The Prostate Cancer Registry: First results from an international, prospective, observational study of men with metastatic castration-resistant prostate cancer (mCRPC)


Author: Simon Chowdhury 

Background: The Prostate Cancer Registry is the first international, prospective, observational study documenting the characteristics and management of patients with mCRPC in routine clinical practice, independent of treatment prescribed. The registry aims to provide real-world insights into how different therapies are used in routine practice, including those that have recently become available.

Materials and Methods: The registry aims to enroll 3000 mCRPC patients and to follow them for a maximum of 3 years. As of April 2015, 2051 patients with mCRPC from >150 centers across 16 countries have enrolled in the Prostate Cancer Registry (NCT02236637). Patients are enrolled upon initiating a mCRPC treatment or in a period of surveillance, defined as not currently receiving an active treatment for castration resistance; androgen deprivation and bone-sparing treatments can continue. At enrolment, information on disease history is collected, followed by prospective data capture of patient characteristics, clinical status, disease management, quality of life, medical resource utilization and outcomes, including survival.

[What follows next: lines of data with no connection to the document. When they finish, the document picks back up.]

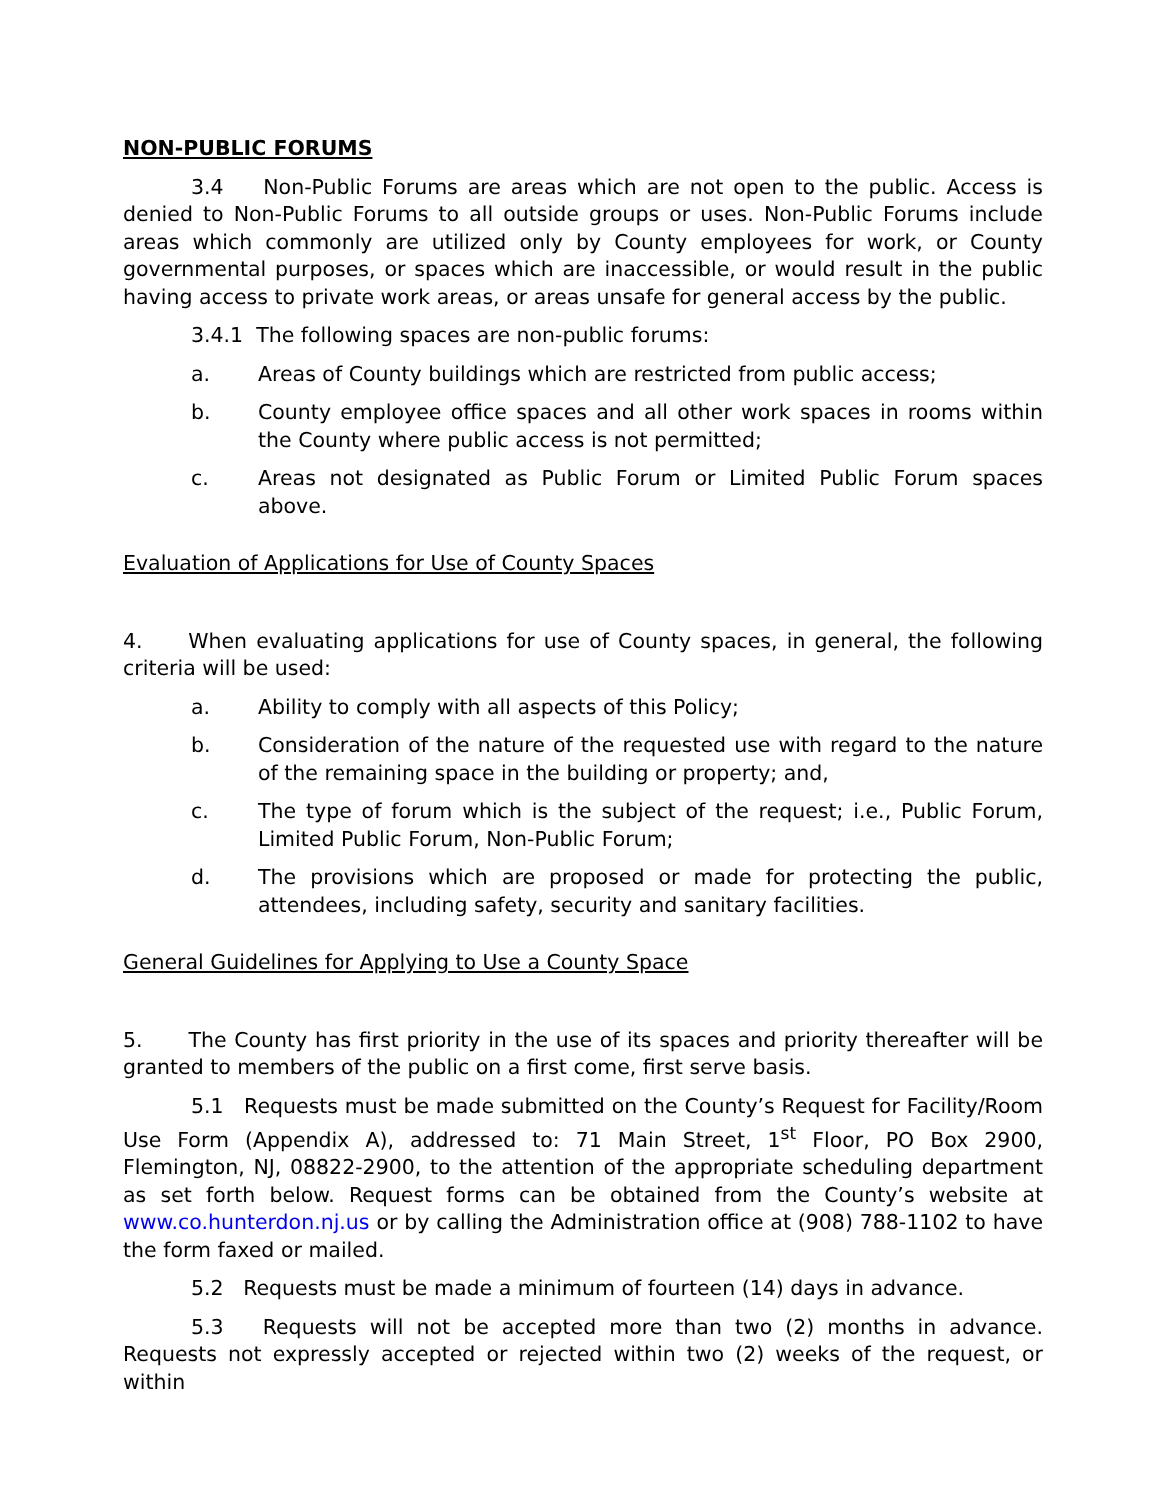NON-PUBLIC FORUMS
3.4 Non-Public Forums are areas which are not open to the public. Access is denied to Non-Public Forums to all outside groups or uses. Non-Public Forums include areas which commonly are utilized only by County employees for work, or County governmental purposes, or spaces which are inaccessible, or would result in the public having access to private work areas, or areas unsafe for general access by the public.
3.4.1 The following spaces are non-public forums:
a. Areas of County buildings which are restricted from public access;
b. County employee office spaces and all other work spaces in rooms within the County where public access is not permitted;
c. Areas not designated as Public Forum or Limited Public Forum spaces above.
Evaluation of Applications for Use of County Spaces
4. When evaluating applications for use of County spaces, in general, the following criteria will be used:
a. Ability to comply with all aspects of this Policy;
b. Consideration of the nature of the requested use with regard to the nature of the remaining space in the building or property; and,
c. The type of forum which is the subject of the request; i.e., Public Forum, Limited Public Forum, Non-Public Forum;
d. The provisions which are proposed or made for protecting the public, attendees, including safety, security and sanitary facilities.
General Guidelines for Applying to Use a County Space
5. The County has first priority in the use of its spaces and priority thereafter will be granted to members of the public on a first come, first serve basis.
5.1 Requests must be made submitted on the County’s Request for Facility/Room Use Form (Appendix A), addressed to: 71 Main Street, 1<sup>st</sup> Floor, PO Box 2900, Flemington, NJ, 08822-2900, to the attention of the appropriate scheduling department as set forth below. Request forms can be obtained from the County’s website at www.co.hunterdon.nj.us or by calling the Administration office at (908) 788-1102 to have the form faxed or mailed.
5.2 Requests must be made a minimum of fourteen (14) days in advance.
5.3 Requests will not be accepted more than two (2) months in advance. Requests not expressly accepted or rejected within two (2) weeks of the request, or within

Results: We report data of 505 patients enrolled between June 2013 and January 2014 and followed for up to 9 months. The mean age was 71.5 years with a mean time since diagnosis of 5.7 years. Historical data at diagnosis indicate that 60% of patients had a Gleason score ⩾8 and that 46% were metastatic. In addition, 22% of patients had undergone radical prostatectomy and 33% had received radiotherapy to the prostate. Metastatic lesions were observed in the bone (79%), lung (9%) and liver (6%). Most patients (63%) had ⩾1 comorbidity (55% cardiovascular disease; 13% diabetes) and 79% had received ⩾1 concomitant therapy (48% analgesics; 45% antihypertensives). Of 505 patients, 296 were chemotherapy-naïve at study entry and 209 had received prior chemotherapy.

At enrolment, 58% of patients initiated mCRPC treatment. By the 9-month follow-up period, 383 of 505 patients (76%) had started a new mCRPC treatment(s) with first treatments in the study being abiraterone (n = 171; 45%), enzalutamide (n = 46; 12%), docetaxel (n = 117; 31%), and cabazitaxel (n = 44; 12%).

Within the 9-month follow-up period, of those patients starting a new mCRPC treatment 287 of 383 patients (75%) received one line of therapy.

Conclusions: These first results provide detailed information on patient characteristics, disease status and treatment in mCRPC patients outside randomized clinical trials in a variety of clinical settings, across a number of countries. These data represent valuable insights into clinical practice. As these data mature, we expect to further enhance our understanding of treatment patterns in mCRPC, with the aim of improving outcomes for patients.